[Dataset records]
■ ■ ■ ■

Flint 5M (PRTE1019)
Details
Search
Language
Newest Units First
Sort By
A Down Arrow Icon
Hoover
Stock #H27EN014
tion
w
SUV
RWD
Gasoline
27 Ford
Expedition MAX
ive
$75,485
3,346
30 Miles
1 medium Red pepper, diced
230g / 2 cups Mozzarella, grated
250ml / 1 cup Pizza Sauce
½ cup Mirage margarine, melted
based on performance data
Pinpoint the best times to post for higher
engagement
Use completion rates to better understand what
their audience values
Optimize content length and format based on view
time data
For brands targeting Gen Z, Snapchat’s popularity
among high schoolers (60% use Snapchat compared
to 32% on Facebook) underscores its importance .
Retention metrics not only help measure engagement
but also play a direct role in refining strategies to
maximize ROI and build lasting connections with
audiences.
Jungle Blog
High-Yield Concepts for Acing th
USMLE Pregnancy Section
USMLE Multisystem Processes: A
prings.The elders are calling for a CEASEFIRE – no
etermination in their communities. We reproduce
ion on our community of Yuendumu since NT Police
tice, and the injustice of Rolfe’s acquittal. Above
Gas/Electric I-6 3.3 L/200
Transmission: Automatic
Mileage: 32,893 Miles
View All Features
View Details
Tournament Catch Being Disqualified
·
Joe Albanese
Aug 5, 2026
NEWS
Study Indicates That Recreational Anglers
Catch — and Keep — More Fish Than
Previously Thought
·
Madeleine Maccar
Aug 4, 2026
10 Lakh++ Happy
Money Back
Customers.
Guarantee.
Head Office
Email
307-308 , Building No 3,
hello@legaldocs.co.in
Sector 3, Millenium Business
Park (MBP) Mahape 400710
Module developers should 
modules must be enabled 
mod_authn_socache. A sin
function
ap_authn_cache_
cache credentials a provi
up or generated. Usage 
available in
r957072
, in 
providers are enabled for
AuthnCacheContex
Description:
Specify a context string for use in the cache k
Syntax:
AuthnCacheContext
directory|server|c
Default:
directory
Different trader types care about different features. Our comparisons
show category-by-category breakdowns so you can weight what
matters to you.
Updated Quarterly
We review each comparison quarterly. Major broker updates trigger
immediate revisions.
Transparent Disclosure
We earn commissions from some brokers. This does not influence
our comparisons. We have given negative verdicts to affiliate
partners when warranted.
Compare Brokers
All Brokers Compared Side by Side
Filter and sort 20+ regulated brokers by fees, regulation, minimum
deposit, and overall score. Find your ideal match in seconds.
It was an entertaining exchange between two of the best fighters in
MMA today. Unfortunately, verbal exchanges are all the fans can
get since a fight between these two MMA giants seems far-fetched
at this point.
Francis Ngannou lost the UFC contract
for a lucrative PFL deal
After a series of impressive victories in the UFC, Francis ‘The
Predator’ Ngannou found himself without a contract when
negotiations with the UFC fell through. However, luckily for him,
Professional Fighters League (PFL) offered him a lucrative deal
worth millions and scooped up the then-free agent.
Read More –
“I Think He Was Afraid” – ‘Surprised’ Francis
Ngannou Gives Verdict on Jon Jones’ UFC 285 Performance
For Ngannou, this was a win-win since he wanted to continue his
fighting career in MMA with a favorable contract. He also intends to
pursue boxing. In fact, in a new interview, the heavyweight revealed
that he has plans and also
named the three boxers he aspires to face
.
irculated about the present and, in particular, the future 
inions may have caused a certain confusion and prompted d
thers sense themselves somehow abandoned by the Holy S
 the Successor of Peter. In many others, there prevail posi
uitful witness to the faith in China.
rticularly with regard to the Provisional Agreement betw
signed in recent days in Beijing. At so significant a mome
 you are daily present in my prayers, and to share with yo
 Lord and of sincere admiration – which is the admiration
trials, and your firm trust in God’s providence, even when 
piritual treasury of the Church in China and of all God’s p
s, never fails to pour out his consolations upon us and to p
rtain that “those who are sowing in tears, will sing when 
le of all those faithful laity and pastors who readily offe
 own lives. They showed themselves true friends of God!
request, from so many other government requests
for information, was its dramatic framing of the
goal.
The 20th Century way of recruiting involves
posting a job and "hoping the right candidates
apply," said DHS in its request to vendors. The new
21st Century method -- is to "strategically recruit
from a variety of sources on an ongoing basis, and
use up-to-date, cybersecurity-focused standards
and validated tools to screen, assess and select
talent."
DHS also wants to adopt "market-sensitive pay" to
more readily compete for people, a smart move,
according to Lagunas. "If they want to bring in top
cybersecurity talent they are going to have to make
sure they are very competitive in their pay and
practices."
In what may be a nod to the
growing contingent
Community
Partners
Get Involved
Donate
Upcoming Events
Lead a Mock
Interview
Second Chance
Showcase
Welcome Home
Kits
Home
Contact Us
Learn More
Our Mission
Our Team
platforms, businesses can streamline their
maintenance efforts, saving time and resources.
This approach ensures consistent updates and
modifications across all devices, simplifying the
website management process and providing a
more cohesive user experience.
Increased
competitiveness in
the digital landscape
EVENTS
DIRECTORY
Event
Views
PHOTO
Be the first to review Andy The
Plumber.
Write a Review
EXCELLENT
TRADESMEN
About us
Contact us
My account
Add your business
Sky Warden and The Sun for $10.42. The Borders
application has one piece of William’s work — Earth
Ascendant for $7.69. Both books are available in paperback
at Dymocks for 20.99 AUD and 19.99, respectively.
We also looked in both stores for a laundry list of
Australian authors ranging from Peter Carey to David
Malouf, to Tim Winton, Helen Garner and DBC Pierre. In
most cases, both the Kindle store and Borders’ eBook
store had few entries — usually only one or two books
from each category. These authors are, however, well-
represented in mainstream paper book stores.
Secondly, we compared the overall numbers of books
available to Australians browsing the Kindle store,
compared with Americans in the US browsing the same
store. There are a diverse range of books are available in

■ ■ ■ ■

* [Exercise objective] All records must be repeated exactly, with none skipped.

* [Answer section]
Flint 5M (PRTE1019)
Details
Search
Language
Newest Units First
Sort By
A Down Arrow Icon
Hoover
Stock #H27EN014
tion
w
SUV
RWD
Gasoline
27 Ford
Expedition MAX
ive
$75,485
3,346
30 Miles
1 medium Red pepper, diced
230g / 2 cups Mozzarella, grated
250ml / 1 cup Pizza Sauce
½ cup Mirage margarine, melted
based on performance data
Pinpoint the best times to post for higher
engagement
Use completion rates to better understand what
their audience values
Optimize content length and format based on view
time data
For brands targeting Gen Z, Snapchat’s popularity
among high schoolers (60% use Snapchat compared
to 32% on Facebook) underscores its importance .
Retention metrics not only help measure engagement
but also play a direct role in refining strategies to
maximize ROI and build lasting connections with
audiences.
Jungle Blog
High-Yield Concepts for Acing th
USMLE Pregnancy Section
USMLE Multisystem Processes: A
prings.The elders are calling for a CEASEFIRE – no
etermination in their communities. We reproduce
ion on our community of Yuendumu since NT Police
tice, and the injustice of Rolfe’s acquittal. Above
Gas/Electric I-6 3.3 L/200
Transmission: Automatic
Mileage: 32,893 Miles
View All Features
View Details
Tournament Catch Being Disqualified
·
Joe Albanese
Aug 5, 2026
NEWS
Study Indicates That Recreational Anglers
Catch — and Keep — More Fish Than
Previously Thought
·
Madeleine Maccar
Aug 4, 2026
10 Lakh++ Happy
Money Back
Customers.
Guarantee.
Head Office
Email
307-308 , Building No 3,
hello@legaldocs.co.in
Sector 3, Millenium Business
Park (MBP) Mahape 400710
Module developers should 
modules must be enabled 
mod_authn_socache. A sin
function
ap_authn_cache_
cache credentials a provi
up or generated. Usage 
available in
r957072
, in 
providers are enabled for
AuthnCacheContex
Description:
Specify a context string for use in the cache k
Syntax:
AuthnCacheContext
directory|server|c
Default:
directory
Different trader types care about different features. Our comparisons
show category-by-category breakdowns so you can weight what
matters to you.
Updated Quarterly
We review each comparison quarterly. Major broker updates trigger
immediate revisions.
Transparent Disclosure
We earn commissions from some brokers. This does not influence
our comparisons. We have given negative verdicts to affiliate
partners when warranted.
Compare Brokers
All Brokers Compared Side by Side
Filter and sort 20+ regulated brokers by fees, regulation, minimum
deposit, and overall score. Find your ideal match in seconds.
It was an entertaining exchange between two of the best fighters in
MMA today. Unfortunately, verbal exchanges are all the fans can
get since a fight between these two MMA giants seems far-fetched
at this point.
Francis Ngannou lost the UFC contract
for a lucrative PFL deal
After a series of impressive victories in the UFC, Francis ‘The
Predator’ Ngannou found himself without a contract when
negotiations with the UFC fell through. However, luckily for him,
Professional Fighters League (PFL) offered him a lucrative deal
worth millions and scooped up the then-free agent.
Read More –
“I Think He Was Afraid” – ‘Surprised’ Francis
Ngannou Gives Verdict on Jon Jones’ UFC 285 Performance
For Ngannou, this was a win-win since he wanted to continue his
fighting career in MMA with a favorable contract. He also intends to
pursue boxing. In fact, in a new interview, the heavyweight revealed
that he has plans and also
named the three boxers he aspires to face
.
irculated about the present and, in particular, the future 
inions may have caused a certain confusion and prompted d
thers sense themselves somehow abandoned by the Holy S
 the Successor of Peter. In many others, there prevail posi
uitful witness to the faith in China.
rticularly with regard to the Provisional Agreement betw
signed in recent days in Beijing. At so significant a mome
 you are daily present in my prayers, and to share with yo
 Lord and of sincere admiration – which is the admiration
trials, and your firm trust in God’s providence, even when 
piritual treasury of the Church in China and of all God’s p
s, never fails to pour out his consolations upon us and to p
rtain that “those who are sowing in tears, will sing when 
le of all those faithful laity and pastors who readily offe
 own lives. They showed themselves true friends of God!
request, from so many other government requests
for information, was its dramatic framing of the
goal.
The 20th Century way of recruiting involves
posting a job and "hoping the right candidates
apply," said DHS in its request to vendors. The new
21st Century method -- is to "strategically recruit
from a variety of sources on an ongoing basis, and
use up-to-date, cybersecurity-focused standards
and validated tools to screen, assess and select
talent."
DHS also wants to adopt "market-sensitive pay" to
more readily compete for people, a smart move,
according to Lagunas. "If they want to bring in top
cybersecurity talent they are going to have to make
sure they are very competitive in their pay and
practices."
In what may be a nod to the
growing contingent
Community
Partners
Get Involved
Donate
Upcoming Events
Lead a Mock
Interview
Second Chance
Showcase
Welcome Home
Kits
Home
Contact Us
Learn More
Our Mission
Our Team
platforms, businesses can streamline their
maintenance efforts, saving time and resources.
This approach ensures consistent updates and
modifications across all devices, simplifying the
website management process and providing a
more cohesive user experience.
Increased
competitiveness in
the digital landscape
EVENTS
DIRECTORY
Event
Views
PHOTO
Be the first to review Andy The
Plumber.
Write a Review
EXCELLENT
TRADESMEN
About us
Contact us
My account
Add your business
Sky Warden and The Sun for $10.42. The Borders
application has one piece of William’s work — Earth
Ascendant for $7.69. Both books are available in paperback
at Dymocks for 20.99 AUD and 19.99, respectively.
We also looked in both stores for a laundry list of
Australian authors ranging from Peter Carey to David
Malouf, to Tim Winton, Helen Garner and DBC Pierre. In
most cases, both the Kindle store and Borders’ eBook
store had few entries — usually only one or two books
from each category. These authors are, however, well-
represented in mainstream paper book stores.
Secondly, we compared the overall numbers of books
available to Australians browsing the Kindle store,
compared with Americans in the US browsing the same
store. There are a diverse range of books are available in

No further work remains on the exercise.